Written request 1: According to the passage on Waldemar Fydrych, in which city and country was he born?
Written request 2: Write a continuation of the passage on Waldemar Fydrych, picking up after its final sentence.

Document:
....

Waldemar "Major" Fydrych (born April 8, 1953) is a Polish activist best known as the founder and leader of the Orange Alternative movement in Poland. He has been recognized worldwide for his numerous cultural actions and publications.

Early career[edit]

Fydrych was born in Toruń, Poland on April 8, 1953. He is a graduate of the History and History of Art Faculty of the University of Wroclaw. Fydrych began his independent public activity in the 1970s. He created in Wrocław a branch of the Independent Students Union (NZS) and launched the Movement for New Culture in the city. At this time, he was also one of the co-organizers of a massive peace march that took place in April 1981.

During the Martial Law, many Poles first made acquaintance with Fydrych's work through his picturesque dwarf images painted on building walls, covering up the paint that was used to cover up anti-regime slogans.

....

Stored data:
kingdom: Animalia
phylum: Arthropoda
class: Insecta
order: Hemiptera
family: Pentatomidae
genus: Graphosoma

....

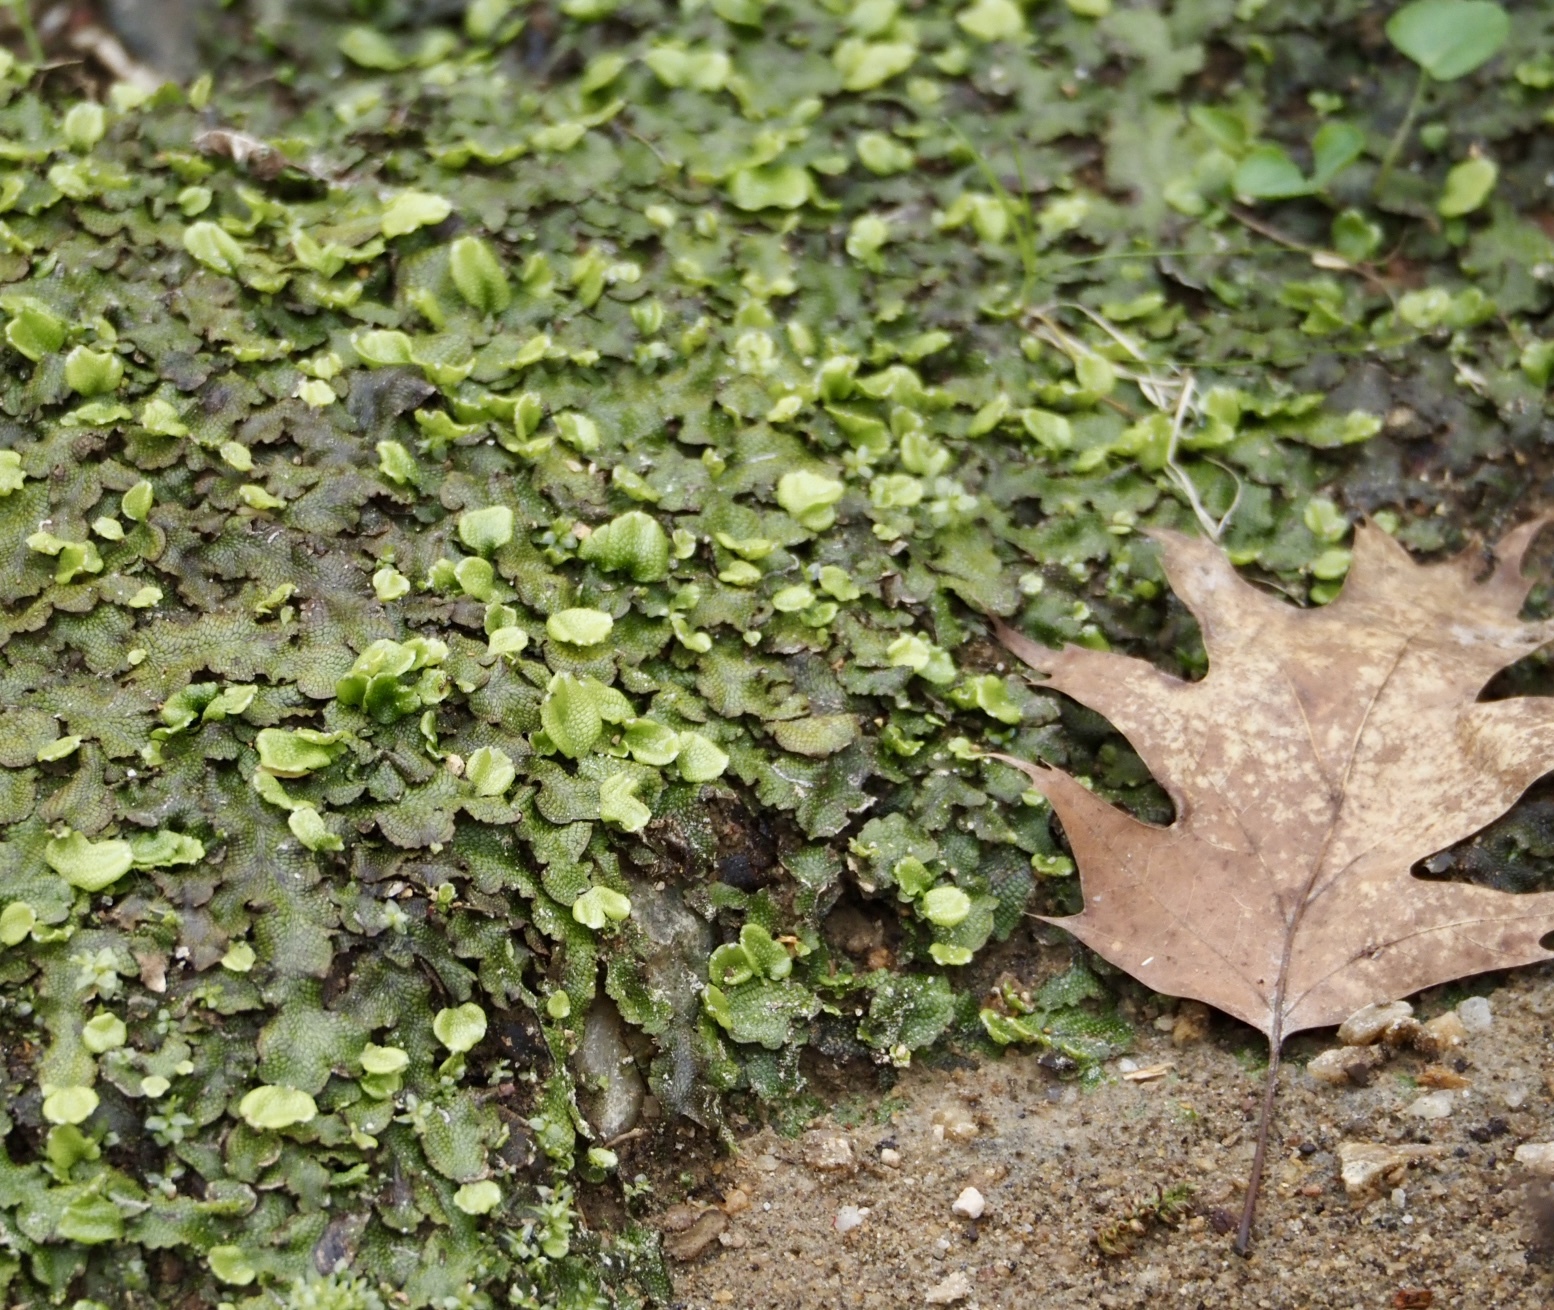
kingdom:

....

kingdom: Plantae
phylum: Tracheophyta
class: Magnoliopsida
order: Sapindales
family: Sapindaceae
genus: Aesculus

....

Exercise answer 1: Toruń, Poland.

Exercise answer 2:
The Orange Alternative[edit]

Starting in 1986, he began organizing a chain of happenings, which were eventually named the "Orange Alternative." These happenings involved hundreds up to thousands of participants at a given time. At its heyday in 1987, 1988 and 1989, Major Fydrych's "Orange Alternative" spread to other Polish cities, Warsaw, Łódź, Wrocław and Lublin being the most active. Altogether in the period of 1986 to 1990 the Orange Alternative organized over 60 street happenings. In March 1988, after distributing women's sanitary pads on the street (an item that was in severe shortage in Communist Poland), Waldemar Fydrych was arrested and sentenced by the Court of Justice to three months of imprisonment. He was released following general public uproar, including a letter to the military junta signed by the foremost Polish intellectuals and artists.


At the time of the communist regime, when Fydrych was called upon to fulfill his military service obligation, he appeared before the army commission dressed in a uniform of a major. Unwilling to enter the army, he pretended the opposite, simulating madness. Asked to use an appropriate tone in regard to his superiors, Fydrych began addressing his interlocutors per "colonel," at the same time describing himself as a "major," a nickname which remained with him ever since.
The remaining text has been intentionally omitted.